13. エホバはご自分の民のためにどのように介入なさいますか。
13 エゼキエルは,何が起きるかを説明しています。ゴグに関する預言には,こうあります。「あなたは,必ずあなたの場所から,北の最果てからやって来る。あなたと,あなたと共にいてすべて馬に乗る多くの民,大いなる会衆,おびただしい軍勢とは。そしてあなたは地を覆う雲のように,必ずわたしの民……に向かって攻め上って来る」。(エゼ 38:15,16)防げないように見えるこの侵攻に対して,エホバはどうなさるのでしょうか。「わたしの激しい怒りがわたしの鼻の中に上る」と宣言し,「わたしは……剣を呼び起こ」す,と述べておられます。(エゼ 38:18,21。ゼカリヤ 2:8を読む。)エホバは地上の僕たちのために介入なさいます。その介入こそがハルマゲドンの戦いです。

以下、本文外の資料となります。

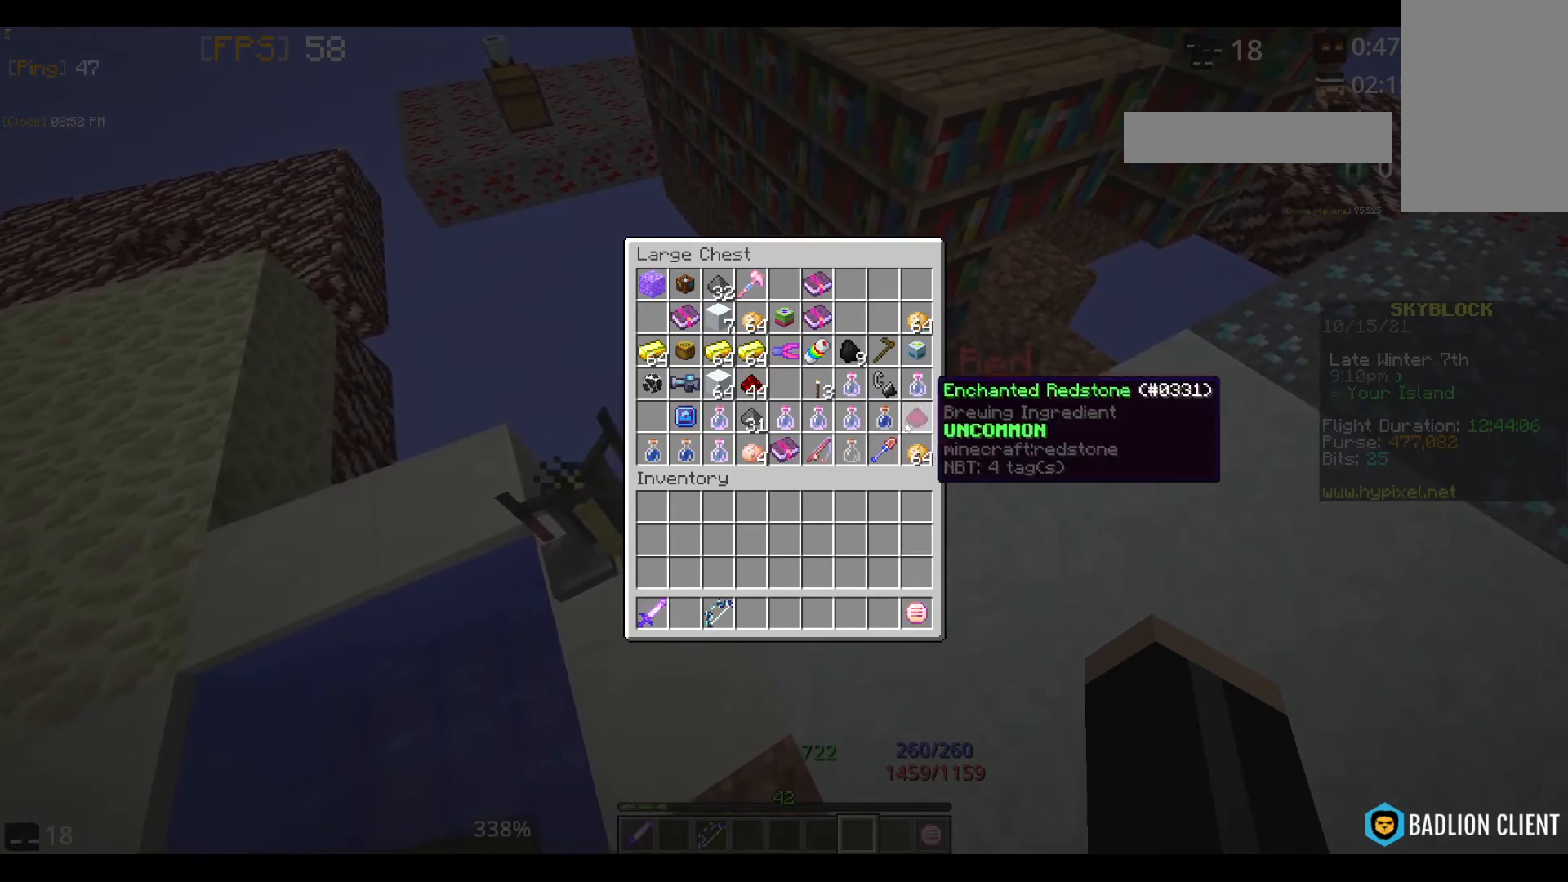
{"keys": [], "mouse": [], "events": []}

14,15. サタンによる総攻撃が始まった後のある時点で,どんなことが起きますか。
14 ハルマゲドンの戦いの時にエホバがご自分の民をどのように守られるかを考察する前に,重要なもう1つの出来事について考えましょう。これは,サタンによる総攻撃が始まってから,ハルマゲドンにおけるエホバの介入が始まるまでのある時点で起きる事柄です。11節で触れたように,これは油そそがれた者のうち残っている人を集めることです。
15 油そそがれた者たちを集める。マタイもマルコも,「選ばれた者たち」,つまり霊によって油そそがれたクリスチャンに関するイエスの言葉を,ハルマゲドンの勃発に先立つ一連の出来事の1つとして記録しています。(7節を参照。)イエスは王としての自分の働きに言及し,「その時,彼はみ使いたちを遣わし,四方の風から,地の果てから天の果てまで,自分の,選ばれた者たちを集めるでしょう」と語りました。(マル 13:27。マタ 24:31)ここでイエスは,どの集める行為について述べていたのでしょうか。油そそがれたクリスチャンの残りの者に最終的な証印が押されることではありません。それは大患難が始まる直前に起きる事柄です。(啓 7:1-3)イエスはむしろ,来たるべき大患難の時に起きる事柄について述べています。したがって,おそらくはサタンによる神の民に対する総攻撃が始まった後のある時点で,地上にまだ残っている油そそがれた者たちは天に集められるでしょう。
16. 復活した油そそがれた者たちは,ハルマゲドンの戦いにどのように加わりますか。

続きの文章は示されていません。